The answer required is how many lines of the following entries contain the word "Policy", with no other words.

[Records to use — start]

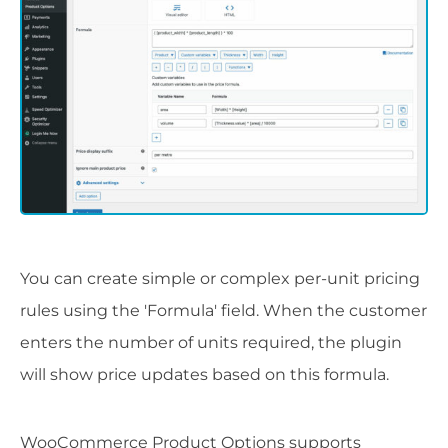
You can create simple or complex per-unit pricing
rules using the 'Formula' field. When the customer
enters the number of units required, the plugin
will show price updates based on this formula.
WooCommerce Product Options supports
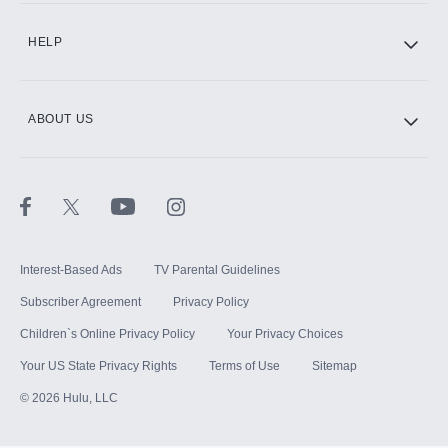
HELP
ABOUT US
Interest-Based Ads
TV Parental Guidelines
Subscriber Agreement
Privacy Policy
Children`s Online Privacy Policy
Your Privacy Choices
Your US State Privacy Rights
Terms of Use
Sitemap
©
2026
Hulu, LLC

[Records to use — finish]
[Records to use — start]

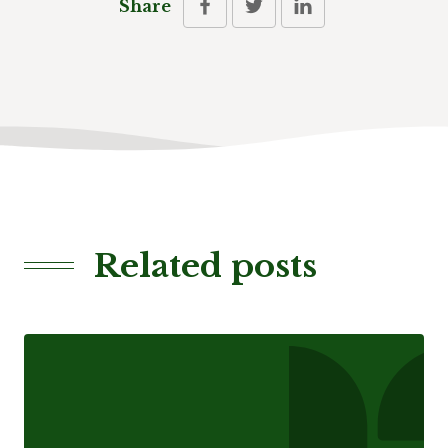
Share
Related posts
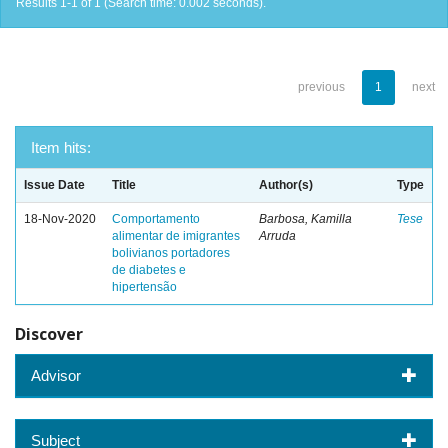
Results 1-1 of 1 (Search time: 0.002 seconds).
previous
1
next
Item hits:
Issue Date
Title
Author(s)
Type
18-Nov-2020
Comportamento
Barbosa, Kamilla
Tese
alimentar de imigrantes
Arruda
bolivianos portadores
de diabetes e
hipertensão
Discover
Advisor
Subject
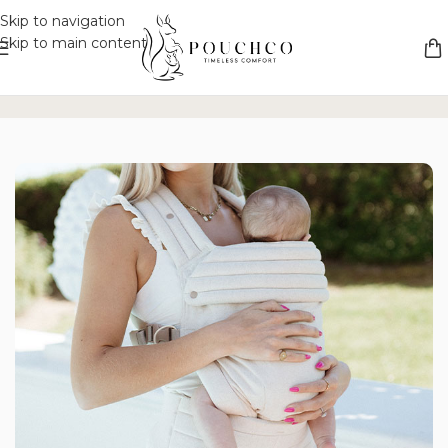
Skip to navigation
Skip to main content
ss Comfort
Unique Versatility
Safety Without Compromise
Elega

[Records to use — finish]

Problem solution:
2